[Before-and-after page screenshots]
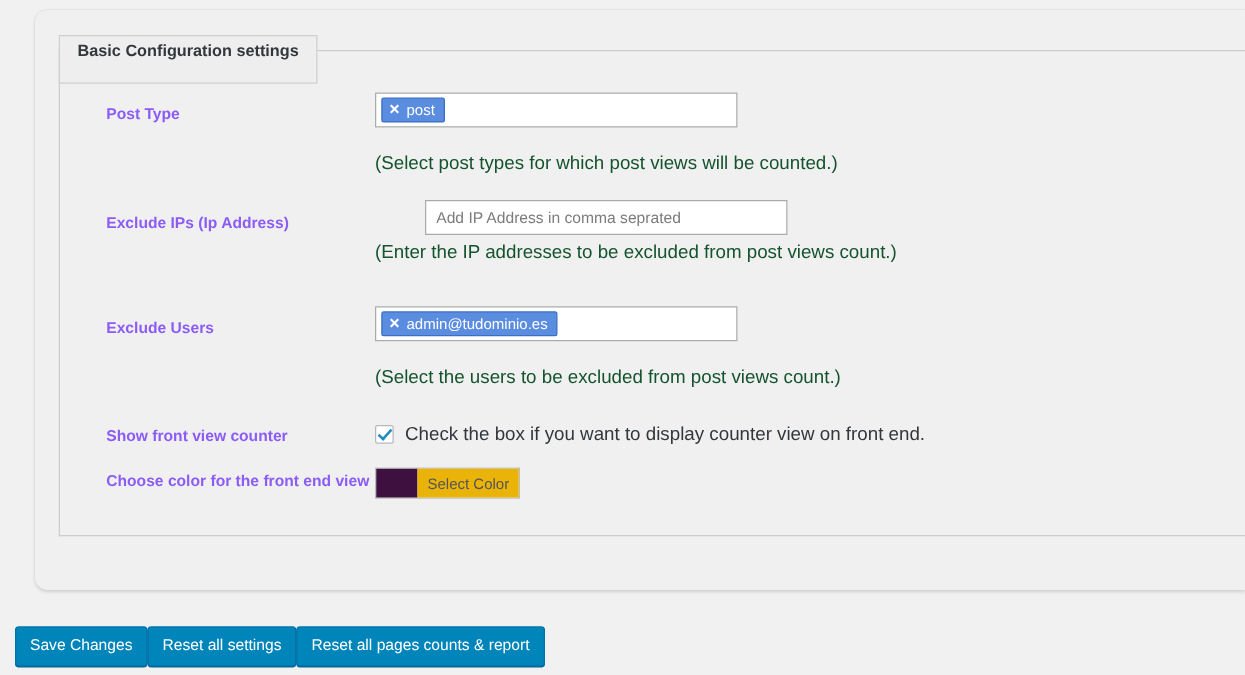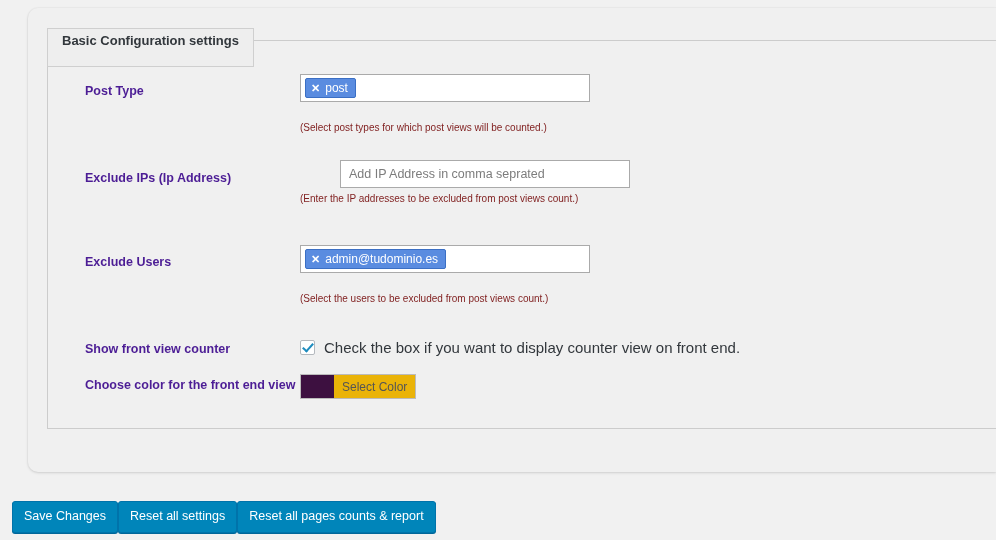"Post Type" .row-label { color: #4c1d95 -> #8b5cf6 }
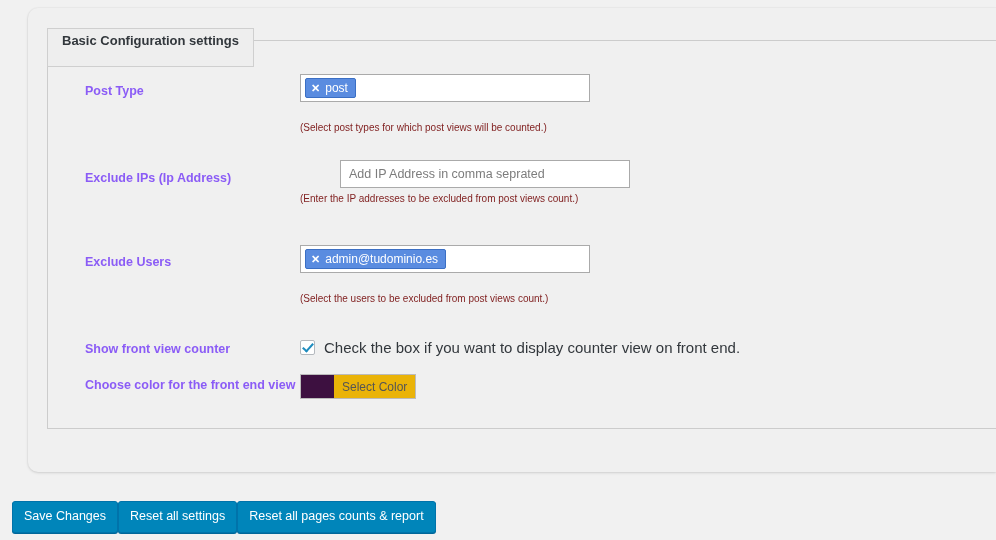"(Select post types for which" .row-help { color: #7f1d1d -> #14532d; font-size: 10px -> 15px }
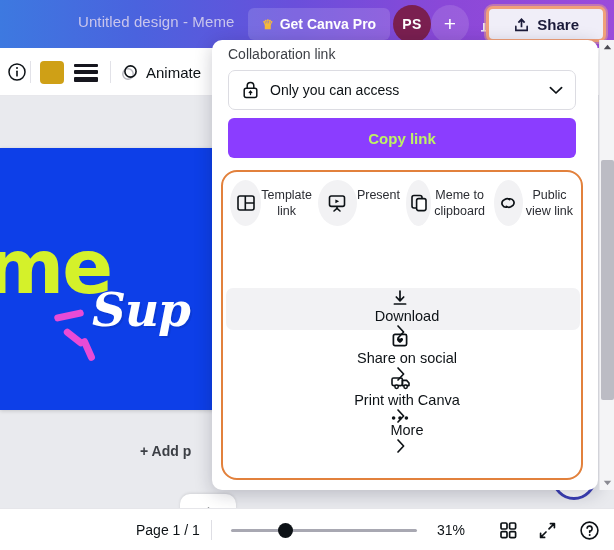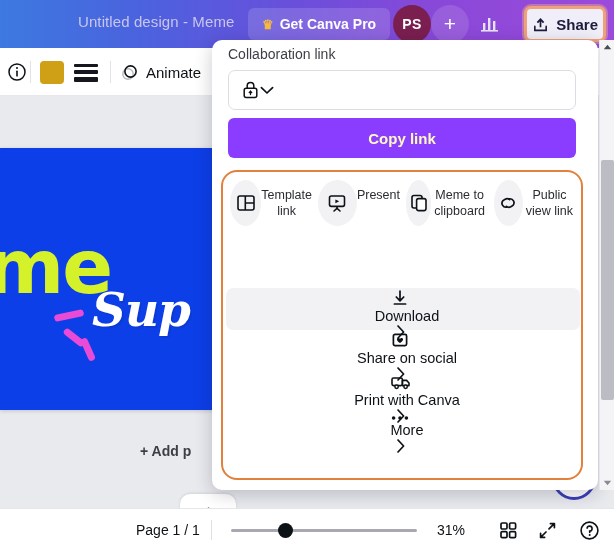"Share" .share-btn { padding: 0 5px -> 0 24px }
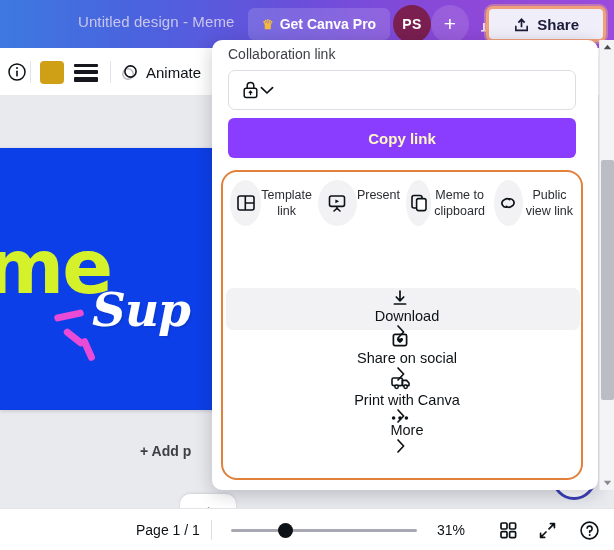"Only you can access" span.access-text { html: none -> <span>Only you can access</span> }
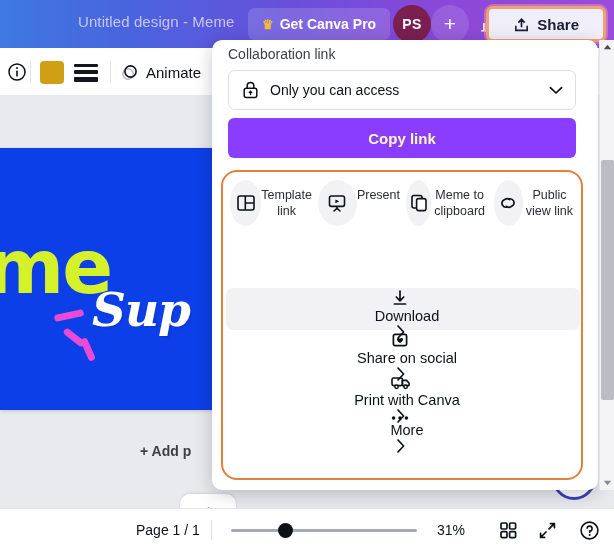"Copy link" .copy-link { color: #fef9c3 -> #bef264 }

## Job item
Give the entries above again word for word, without any pictures.

## Task result
"Post Type" .row-label { color: #4c1d95 -> #8b5cf6 }
"(Select post types for which" .row-help { color: #7f1d1d -> #14532d; font-size: 10px -> 15px }
"Share" .share-btn { padding: 0 5px -> 0 24px }
"Only you can access" span.access-text { html: none -> <span>Only you can access</span> }
"Copy link" .copy-link { color: #fef9c3 -> #bef264 }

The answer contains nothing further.